DBear it sounds like we have the same problem. I've changed my testing methodology and no longer mess with the shifter. I just keep trying to turn the key until it starts and so far it will always start. So it no longer seems to be the inhibitor switch. My ignition switch is only 2 years old. What I have noticed is that if I put the key in the ON position and wait a while...about 30sec, it will start on the first try. Is there anything that happens with the key in ON that might affect starting?
Goldmax--
I never tried just holding it on, I kept switching it on and off. I don't know the answer to your question.
It sure sounds like ignition switch. I replaced one, and the problem didn't go away, so I spent a lot of time looking for something else. But I finally focused on the switch again. I think the problem is that there is a little play between the flange in the key cylinder and the slot in the ignition switch, so turning the key doesn't always force the ignition switch all the way over. I ended up putting a piece of electrical tape on one side of the slot in the ignition switch, to try to eliminate any play between the flange and the slot. For the last couple of months I haven't had a problem <knocking on wood...>.
These cars are notorious for going through ignition switches. I'm guessing the problem is not the switches, but the fact that the flange doesn't go quite far enough over some times. If I have the problem again, I'll expose the ignition switch and try starting it by putting the key directly in the slot. I expect it will work every time.
I never tried just holding it on, I kept switching it on and off. I don't know the answer to your question.
It sure sounds like ignition switch. I replaced one, and the problem didn't go away, so I spent a lot of time looking for something else. But I finally focused on the switch again. I think the problem is that there is a little play between the flange in the key cylinder and the slot in the ignition switch, so turning the key doesn't always force the ignition switch all the way over. I ended up putting a piece of electrical tape on one side of the slot in the ignition switch, to try to eliminate any play between the flange and the slot. For the last couple of months I haven't had a problem <knocking on wood...>.

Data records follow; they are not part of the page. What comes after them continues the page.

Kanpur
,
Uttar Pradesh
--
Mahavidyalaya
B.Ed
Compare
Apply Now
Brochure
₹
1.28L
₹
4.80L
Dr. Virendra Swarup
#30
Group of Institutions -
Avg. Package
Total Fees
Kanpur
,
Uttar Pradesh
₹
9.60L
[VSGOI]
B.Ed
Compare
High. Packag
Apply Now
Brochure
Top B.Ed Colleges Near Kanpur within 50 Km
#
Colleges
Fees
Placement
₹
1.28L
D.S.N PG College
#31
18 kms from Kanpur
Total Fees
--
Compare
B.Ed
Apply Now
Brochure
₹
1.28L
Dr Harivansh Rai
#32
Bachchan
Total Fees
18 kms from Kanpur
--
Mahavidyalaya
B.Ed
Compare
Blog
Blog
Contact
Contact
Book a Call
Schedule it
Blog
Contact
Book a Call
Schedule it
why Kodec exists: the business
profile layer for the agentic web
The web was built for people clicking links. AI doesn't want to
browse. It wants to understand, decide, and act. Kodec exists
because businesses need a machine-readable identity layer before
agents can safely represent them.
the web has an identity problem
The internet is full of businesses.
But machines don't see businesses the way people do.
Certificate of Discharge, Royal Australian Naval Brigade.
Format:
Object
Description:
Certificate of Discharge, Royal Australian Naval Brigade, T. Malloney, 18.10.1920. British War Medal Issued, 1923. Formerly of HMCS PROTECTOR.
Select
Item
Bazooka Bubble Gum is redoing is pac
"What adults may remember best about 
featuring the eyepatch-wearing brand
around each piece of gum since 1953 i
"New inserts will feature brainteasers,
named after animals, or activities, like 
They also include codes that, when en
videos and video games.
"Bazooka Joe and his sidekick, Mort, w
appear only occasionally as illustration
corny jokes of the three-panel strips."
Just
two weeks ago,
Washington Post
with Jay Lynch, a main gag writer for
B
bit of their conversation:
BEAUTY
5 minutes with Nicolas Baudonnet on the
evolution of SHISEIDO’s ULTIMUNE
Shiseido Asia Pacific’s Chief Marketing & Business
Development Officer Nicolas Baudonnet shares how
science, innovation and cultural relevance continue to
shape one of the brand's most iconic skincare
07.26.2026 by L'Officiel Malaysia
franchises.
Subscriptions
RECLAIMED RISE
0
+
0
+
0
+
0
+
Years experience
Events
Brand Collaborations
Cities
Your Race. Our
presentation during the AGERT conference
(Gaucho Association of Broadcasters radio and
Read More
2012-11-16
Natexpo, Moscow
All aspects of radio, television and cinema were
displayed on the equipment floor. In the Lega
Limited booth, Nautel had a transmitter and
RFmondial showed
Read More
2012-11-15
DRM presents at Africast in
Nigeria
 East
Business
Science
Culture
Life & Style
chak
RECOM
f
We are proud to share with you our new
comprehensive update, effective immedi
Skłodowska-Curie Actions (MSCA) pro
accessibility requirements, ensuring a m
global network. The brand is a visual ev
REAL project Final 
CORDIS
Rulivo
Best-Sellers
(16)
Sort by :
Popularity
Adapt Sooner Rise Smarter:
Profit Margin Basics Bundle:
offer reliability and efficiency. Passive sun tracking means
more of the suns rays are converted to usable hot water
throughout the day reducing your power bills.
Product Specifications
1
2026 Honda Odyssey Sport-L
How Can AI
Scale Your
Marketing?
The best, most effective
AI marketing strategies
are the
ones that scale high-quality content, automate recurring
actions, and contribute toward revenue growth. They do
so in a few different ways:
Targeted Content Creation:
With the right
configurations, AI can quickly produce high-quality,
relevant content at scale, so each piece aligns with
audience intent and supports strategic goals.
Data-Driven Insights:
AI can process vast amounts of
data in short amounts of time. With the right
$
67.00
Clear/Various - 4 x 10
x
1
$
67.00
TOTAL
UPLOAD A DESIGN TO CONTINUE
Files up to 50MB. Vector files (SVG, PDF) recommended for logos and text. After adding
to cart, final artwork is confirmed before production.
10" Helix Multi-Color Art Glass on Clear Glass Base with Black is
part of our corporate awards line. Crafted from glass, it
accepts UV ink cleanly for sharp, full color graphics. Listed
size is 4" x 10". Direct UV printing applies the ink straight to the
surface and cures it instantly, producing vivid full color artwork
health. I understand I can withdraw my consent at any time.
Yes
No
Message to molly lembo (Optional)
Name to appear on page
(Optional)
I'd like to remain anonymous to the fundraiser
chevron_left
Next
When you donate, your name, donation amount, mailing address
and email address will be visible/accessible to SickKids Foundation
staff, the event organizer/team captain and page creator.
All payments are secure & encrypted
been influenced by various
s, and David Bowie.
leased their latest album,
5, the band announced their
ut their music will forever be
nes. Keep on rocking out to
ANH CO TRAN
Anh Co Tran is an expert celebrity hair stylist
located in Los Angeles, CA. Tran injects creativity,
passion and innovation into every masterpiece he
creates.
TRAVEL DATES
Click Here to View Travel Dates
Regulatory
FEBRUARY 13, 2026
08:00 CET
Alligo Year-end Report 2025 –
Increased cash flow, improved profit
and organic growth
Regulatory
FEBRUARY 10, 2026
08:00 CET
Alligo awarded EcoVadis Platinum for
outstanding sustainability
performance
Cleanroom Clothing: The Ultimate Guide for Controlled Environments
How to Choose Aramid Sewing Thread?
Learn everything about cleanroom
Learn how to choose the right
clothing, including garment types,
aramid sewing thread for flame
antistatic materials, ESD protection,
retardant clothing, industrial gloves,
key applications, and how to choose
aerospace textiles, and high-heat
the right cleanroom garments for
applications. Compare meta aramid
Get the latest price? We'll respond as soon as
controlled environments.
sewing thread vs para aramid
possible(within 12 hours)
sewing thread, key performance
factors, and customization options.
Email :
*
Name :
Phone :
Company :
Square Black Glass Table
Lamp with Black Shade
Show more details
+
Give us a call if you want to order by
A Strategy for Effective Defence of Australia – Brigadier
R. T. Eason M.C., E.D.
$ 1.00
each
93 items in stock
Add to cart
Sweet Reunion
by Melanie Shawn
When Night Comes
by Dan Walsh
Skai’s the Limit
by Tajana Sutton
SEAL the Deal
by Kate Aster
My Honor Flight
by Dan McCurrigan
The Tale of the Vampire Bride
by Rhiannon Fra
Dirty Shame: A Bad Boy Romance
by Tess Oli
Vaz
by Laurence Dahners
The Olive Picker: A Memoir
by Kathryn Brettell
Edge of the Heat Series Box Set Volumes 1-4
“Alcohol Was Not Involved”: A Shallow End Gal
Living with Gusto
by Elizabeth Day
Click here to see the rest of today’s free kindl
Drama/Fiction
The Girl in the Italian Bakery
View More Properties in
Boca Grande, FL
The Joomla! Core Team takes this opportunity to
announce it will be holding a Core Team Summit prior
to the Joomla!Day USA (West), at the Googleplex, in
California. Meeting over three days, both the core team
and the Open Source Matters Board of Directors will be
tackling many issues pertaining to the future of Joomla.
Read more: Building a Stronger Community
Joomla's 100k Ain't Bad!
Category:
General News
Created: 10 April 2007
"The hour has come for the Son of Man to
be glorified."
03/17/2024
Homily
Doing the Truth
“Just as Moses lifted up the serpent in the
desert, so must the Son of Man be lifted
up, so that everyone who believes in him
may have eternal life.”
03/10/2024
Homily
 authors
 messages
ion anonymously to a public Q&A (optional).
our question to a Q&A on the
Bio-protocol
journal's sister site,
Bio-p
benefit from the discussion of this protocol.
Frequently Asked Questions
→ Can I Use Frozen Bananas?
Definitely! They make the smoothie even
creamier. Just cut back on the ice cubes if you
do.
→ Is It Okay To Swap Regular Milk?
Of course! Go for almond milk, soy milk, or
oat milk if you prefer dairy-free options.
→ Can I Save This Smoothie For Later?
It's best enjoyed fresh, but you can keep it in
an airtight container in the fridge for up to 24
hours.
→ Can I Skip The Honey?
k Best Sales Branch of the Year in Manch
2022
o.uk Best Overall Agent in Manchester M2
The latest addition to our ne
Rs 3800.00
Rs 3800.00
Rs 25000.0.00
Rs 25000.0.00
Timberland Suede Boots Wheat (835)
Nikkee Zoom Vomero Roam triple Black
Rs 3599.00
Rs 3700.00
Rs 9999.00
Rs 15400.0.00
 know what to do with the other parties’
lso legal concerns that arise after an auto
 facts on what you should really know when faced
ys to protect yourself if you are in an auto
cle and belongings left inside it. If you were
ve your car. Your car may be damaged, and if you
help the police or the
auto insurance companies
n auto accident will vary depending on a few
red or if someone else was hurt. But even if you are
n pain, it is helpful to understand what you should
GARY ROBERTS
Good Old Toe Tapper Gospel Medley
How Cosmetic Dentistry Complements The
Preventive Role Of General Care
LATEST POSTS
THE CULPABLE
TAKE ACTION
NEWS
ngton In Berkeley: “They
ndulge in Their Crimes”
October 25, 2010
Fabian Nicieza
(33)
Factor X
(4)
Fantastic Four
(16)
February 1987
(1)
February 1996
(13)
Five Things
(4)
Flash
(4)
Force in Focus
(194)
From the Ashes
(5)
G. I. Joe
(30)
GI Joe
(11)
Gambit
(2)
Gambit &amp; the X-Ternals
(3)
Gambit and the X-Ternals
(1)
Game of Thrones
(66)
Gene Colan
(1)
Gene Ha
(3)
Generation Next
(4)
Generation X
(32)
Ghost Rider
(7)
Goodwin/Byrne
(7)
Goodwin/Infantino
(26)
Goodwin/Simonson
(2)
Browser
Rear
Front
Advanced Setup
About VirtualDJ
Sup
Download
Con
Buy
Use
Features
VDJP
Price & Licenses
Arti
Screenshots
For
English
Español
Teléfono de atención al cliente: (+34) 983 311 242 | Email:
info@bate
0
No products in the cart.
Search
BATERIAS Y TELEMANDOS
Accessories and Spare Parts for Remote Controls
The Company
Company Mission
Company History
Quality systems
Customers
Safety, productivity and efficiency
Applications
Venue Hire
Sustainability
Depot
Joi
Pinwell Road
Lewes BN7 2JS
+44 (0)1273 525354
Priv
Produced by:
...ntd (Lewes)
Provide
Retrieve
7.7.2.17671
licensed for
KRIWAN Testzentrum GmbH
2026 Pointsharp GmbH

These cars are notorious for going through ignition switches. I'm guessing the problem is not the switches, but the fact that the flange doesn't go quite far enough over some times. If I have the problem again, I'll expose the ignition switch and try starting it by putting the key directly in the slot. I expect it will work every time.
I finally took apart the intake did some tests with a dvm. Here are my results. I first tested the contacts on the contacts on the inhibitor relay. This is the last part before power goes to the starter solenoid. At contact #6 of the relay the voltage was over 12V as it's suppose to be with the key in START. With the key ON it was 0V. So then the problem was either the relay or the starter. Finally I took apart the intake and was able to see the contacts in the starter. I tested the B+ and the Solenoid cable. The B+ had 12+V and the solenoid thin cable had 12V when key was in START. The solenoid made no clicking though. So my last guess is the solenoid is bad. There are two screw on the solenoid, the one with the boot is the B+, but is the other screw the same as the solenoid thin cable?
There are two relay boxes under the hood some of these relays are of the same color/type. If you suspect a bad relay swap it out with another one of the same type, if one is available. Also check the socket where the relay plugs in, make sure no damage or corrosion.
Ignition lead on solenoid gets low current from ignition. This is converted to the linear energy of the drive kicking out. Simultaneously, the solenoid completes the circuit to the starter motor itself allowing high current from the battery to drive the starter motor. Thus, creating the torque needed to turn the engine.
Hope this helps.
It may be better if you don't know where he gets his starters, unless you want to avoid the place.